Esther Schipper

Galeristin, Berlin

Wir haben es zurzeit mit einer Situation zu tun, in der Entscheidungen und Urteile der Hauptakteure in Politik und Presse auf Unkenntnis und Nichtinformation basieren. Erschreckend dabei ist, dass, selbst wenn wir hier von einer extrem positiven Intention ausgehen würden, das Unwissen ein so großes Ausmaß hat, dass jedes Handeln auf dieser Basis nur als extrem fahrlässig bewertet werden kann. Man kann bloß hoffen, dass Politik und Presse in den neuralgischeren sozialen und ökonomischen Bereichen fundierter arbeiten und berichten. Die Arroganz zu glauben, man dürfe derart uninformiert eine Meinung vertreten, hat großes Vernichtungspotenzial.

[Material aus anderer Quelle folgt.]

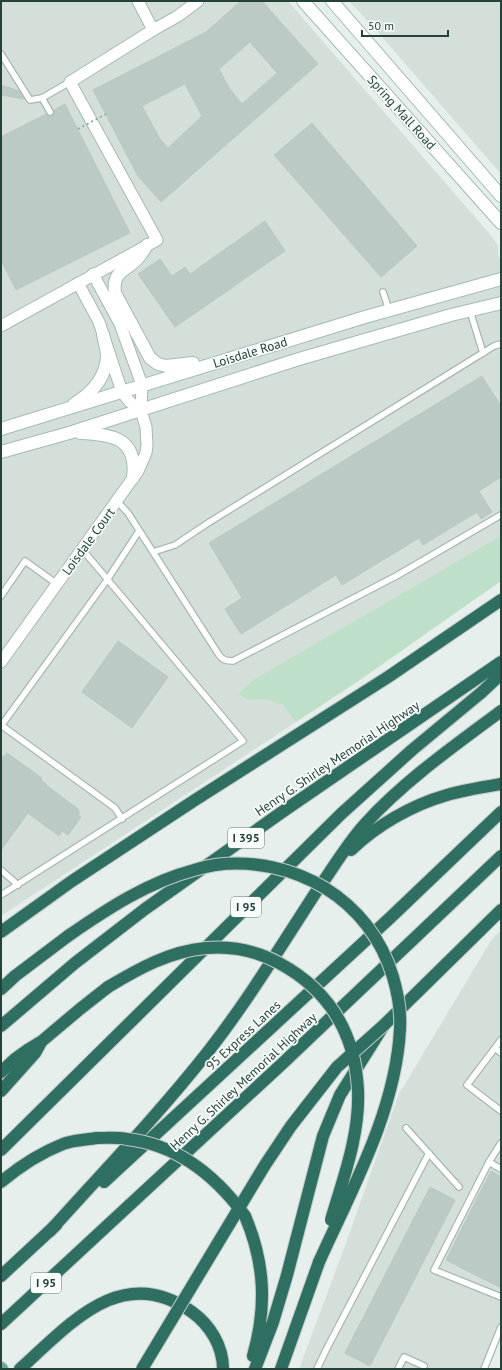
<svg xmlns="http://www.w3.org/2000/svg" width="502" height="1370" viewBox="0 0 502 1370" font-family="'PT Sans',sans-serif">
<rect width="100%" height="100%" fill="#e6efeb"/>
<!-- built -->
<g fill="#d4dfda">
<polygon points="1,1 288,1 493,238 498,246 498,255 501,261 501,552 360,680 1,916"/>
<polygon points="349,1 501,1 501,174 376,30"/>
<polygon points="501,930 501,1332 485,1369 299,1369 342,1254 399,1094 492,939"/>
</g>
<!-- green -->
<polygon fill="#bfe0c8" points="501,536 501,581 360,680 296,722 283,705 269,700 246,699 238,694 253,680"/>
<!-- building -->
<g fill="#bbcac4" stroke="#b8c9c2" fill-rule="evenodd">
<path d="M241 1H262L318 64 161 202 138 176 93 90 206 32ZM250 42 277 73 242 104 229 88 219 69ZM185 84 202 116 168 148 160 139 142 106Z"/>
<polygon points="1,85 19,91 24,99 1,95"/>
<polygon points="65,104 130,233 16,290 1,260 1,137 46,114 48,116 52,116 54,114 54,110"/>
<polygon points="312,123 417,246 381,277 274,155"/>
<polygon points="265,221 285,251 175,327 138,274 160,259 172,276 185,267 190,274"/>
<polygon points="482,376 501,406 501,477 479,491 492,512 481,519 477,512 423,545 419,538 342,585 336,575 241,634 225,609 242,598 209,543"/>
<polygon points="118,641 168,677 132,728 82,692"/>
<polygon points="7,753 42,778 41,780 46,784 46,785 78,809 78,810 80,812 78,815 81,817 68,835 62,831 59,836 28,813 1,850 1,755 4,757"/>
<polygon points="491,1171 501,1177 501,1288 446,1260"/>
<polygon points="430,1187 455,1200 370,1366 345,1353"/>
</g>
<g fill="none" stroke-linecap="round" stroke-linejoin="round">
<!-- lane casing -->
<g stroke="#a8b8b2" stroke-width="8">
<g id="lane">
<polyline points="1,54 30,100 42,98 70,82"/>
<polyline points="42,98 50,112"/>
<polyline points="383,292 389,310"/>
<polyline points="470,311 483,353"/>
<path d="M117 501 128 513 219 655C223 660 226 661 233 661L398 575 501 515"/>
<polyline points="153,552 175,545 208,523 494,346 501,344"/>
<polyline points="1,596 25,561 57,584"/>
<polyline points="1,725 115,808 122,819"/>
<polyline points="1,726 107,580 139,531"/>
<polyline points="1,870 18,885"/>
<polyline points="1,895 243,741 82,549"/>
<polyline points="501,1040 467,1085 501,1111"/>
<polyline points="495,1048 501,1053"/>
<polyline points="406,1128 459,1187"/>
<polyline points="501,1143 489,1162 434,1270 501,1297"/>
<polyline points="489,1162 501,1169"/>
<polyline points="317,1369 326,1350 429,1153"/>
<polyline points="398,1369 404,1357 424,1366"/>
<polyline points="484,1369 501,1327"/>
</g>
</g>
<!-- street casing -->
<g stroke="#a8b8b2" stroke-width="13">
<g id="street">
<polyline points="138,1 153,30"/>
<polyline points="78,283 99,322 122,392 129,401 141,411"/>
<polyline points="1,326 157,240 70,82 153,30 178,16 198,1"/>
<polyline points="1,662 138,471 146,453 147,445 146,427 141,411 142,385 120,324 93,274"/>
</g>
</g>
<!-- secondary casing -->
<g stroke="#a4bbb3" stroke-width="14">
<g id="secondary">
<polyline points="303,1 501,223"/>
<polyline points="332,1 501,196"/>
<path d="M147 245C144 249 142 254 138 258 126 272 112 270 115 293L150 358 158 364 166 366 193 363"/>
<path d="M74 404C92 393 106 378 107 356 107 349 104 341 103 334"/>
<polyline points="1,429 365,317 501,279"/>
<path d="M80 433C112 434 138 438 133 478"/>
<polyline points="1,452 69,433 299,359 451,315 501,303"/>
</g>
</g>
<!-- primary casing -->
<g stroke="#c2cac8" stroke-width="14">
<polyline id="primary" points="1,1368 2,1369"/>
</g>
<!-- highway casing -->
<g stroke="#c2cac8" stroke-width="14">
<g id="highway">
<path d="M351 850C377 825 412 805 447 795 464 790 483 787 501 784"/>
<polyline points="1,932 72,881 195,800 388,677 501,600"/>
<polyline points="1,989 15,976 68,936"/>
<polyline points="1,1026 75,963 145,909 285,810 501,662"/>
<polyline points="1,1072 15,1059 29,1049 42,1041 80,1009 108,987"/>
<polyline points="1,1091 35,1053 40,1044"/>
<polyline points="1,1150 341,814 412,750 482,692 501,674"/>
<path d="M1 1182C19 1167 40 1153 63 1144 73 1140 85 1140 97 1138"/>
<polyline points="104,1182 391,917 501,812"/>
<path d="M245 1216C265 1263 267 1307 253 1356"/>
<path d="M50 1231C103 1172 158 1115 207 1053 247 1002 281 946 316 892 332 870 346 845 365 824 404 781 454 746 501 711"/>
<polyline points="1,1276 56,1225"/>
<polyline points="1,1324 284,1062 501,856"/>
<path d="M20 1369C70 1324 122 1262 192 1312 210 1325 223 1346 223 1369"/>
<polyline points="255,1369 273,1322 287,1275 323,1136 340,1095 384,1025 501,910"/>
<polyline points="281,1369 319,1262"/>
</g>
</g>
<!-- lane -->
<use href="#lane" stroke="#fff" stroke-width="5.5"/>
<!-- street -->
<use href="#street" stroke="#fff" stroke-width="11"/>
<!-- secondary -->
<use href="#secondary" stroke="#fff" stroke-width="12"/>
<!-- primary -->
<use href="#primary" stroke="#6aa596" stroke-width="12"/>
<!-- highway -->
<use href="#highway" stroke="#2f6f62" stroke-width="12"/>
<!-- highway-bridge casing -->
<g stroke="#c2cac8" stroke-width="14" stroke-linecap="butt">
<g id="highway-bridge">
<path d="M68 936C107 909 148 882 194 870 201 868 208 866 215 865 294 855 370 899 393 977 398 994 401 1012 400 1029 396 1110 352 1189 319 1262"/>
<path d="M108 987C138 969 170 951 206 948 231 946 257 951 279 963 329 990 355 1033 358 1090 360 1135 343 1179 331 1220"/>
<path d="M97 1138C107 1138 117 1137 127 1139 179 1145 216 1176 245 1216"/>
<polyline points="142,1369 265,1165 291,1126 337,1067 384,1025"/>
</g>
</g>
<!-- path-bridge -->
<polyline stroke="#86b3a5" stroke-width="2" stroke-dasharray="2 3" stroke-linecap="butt" points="78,129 106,114"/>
<!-- highway-bridge -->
<use href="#highway-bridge" stroke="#2f6f62" stroke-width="12"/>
</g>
<g text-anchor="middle" stroke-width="3.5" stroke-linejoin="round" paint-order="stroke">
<!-- shield labels -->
<g fill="#f7fbf9" stroke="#637a73" stroke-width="1">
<rect x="228" y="828" width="36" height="20" rx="3"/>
<rect x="231" y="897" width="30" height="20" rx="3"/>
<rect x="31" y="1273" width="30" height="20" rx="3"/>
</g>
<g font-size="12" font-weight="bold" fill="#24423a">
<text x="246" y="842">I 395</text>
<text x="246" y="911">I 95</text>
<text x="46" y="1287">I 95</text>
</g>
<!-- street labels -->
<g font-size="13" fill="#24423a" stroke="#f7fbf9">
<text transform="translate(402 112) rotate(48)" y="5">Spring Mall Road</text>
<text transform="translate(250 352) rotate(-17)" y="5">Loisdale Road</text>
<text transform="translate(88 541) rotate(-54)" y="5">Loisdale Court</text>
<text transform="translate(337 758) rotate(-34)" y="5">Henry G. Shirley Memorial Highway</text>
<text transform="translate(243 1035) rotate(-43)" y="5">95 Express Lanes</text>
<text transform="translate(243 1081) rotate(-43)" y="5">Henry G. Shirley Memorial Highway</text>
</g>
</g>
<!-- border -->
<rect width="502" height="1370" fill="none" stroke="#24423a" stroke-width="4"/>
<!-- scale -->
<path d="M362 30v6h86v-6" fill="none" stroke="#24423a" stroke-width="2"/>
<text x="368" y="30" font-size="12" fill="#24423a" stroke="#f7fbf9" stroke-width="3" paint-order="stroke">50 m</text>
</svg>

Leider wird immer wieder gerne übersehen, dass ein Großteil unseres Berliner Betriebssystems eher zum Prekariat als zum internationalen Jetset gehört. Dieser Teil prägt jedoch maßgeblich die Identität Berlins als internationale Kunststadt – und ist deswegen nicht der Stadt, dem Land oder dem Bund zu verdanken, sondern den vielen Menschen, die mit Zeit und Engagement diese Situation überhaupt erst erschaffen haben, ohne immer einen persönlichen oder wirtschaftlichen Mehrwert in den Vordergrund zu stellen. Damit haben sie weitaus besser einen gesellschaftlichen Auftrag erfüllt als manche Entscheidungsträger, die versuchen, sich das jetzt zunutze zu machen.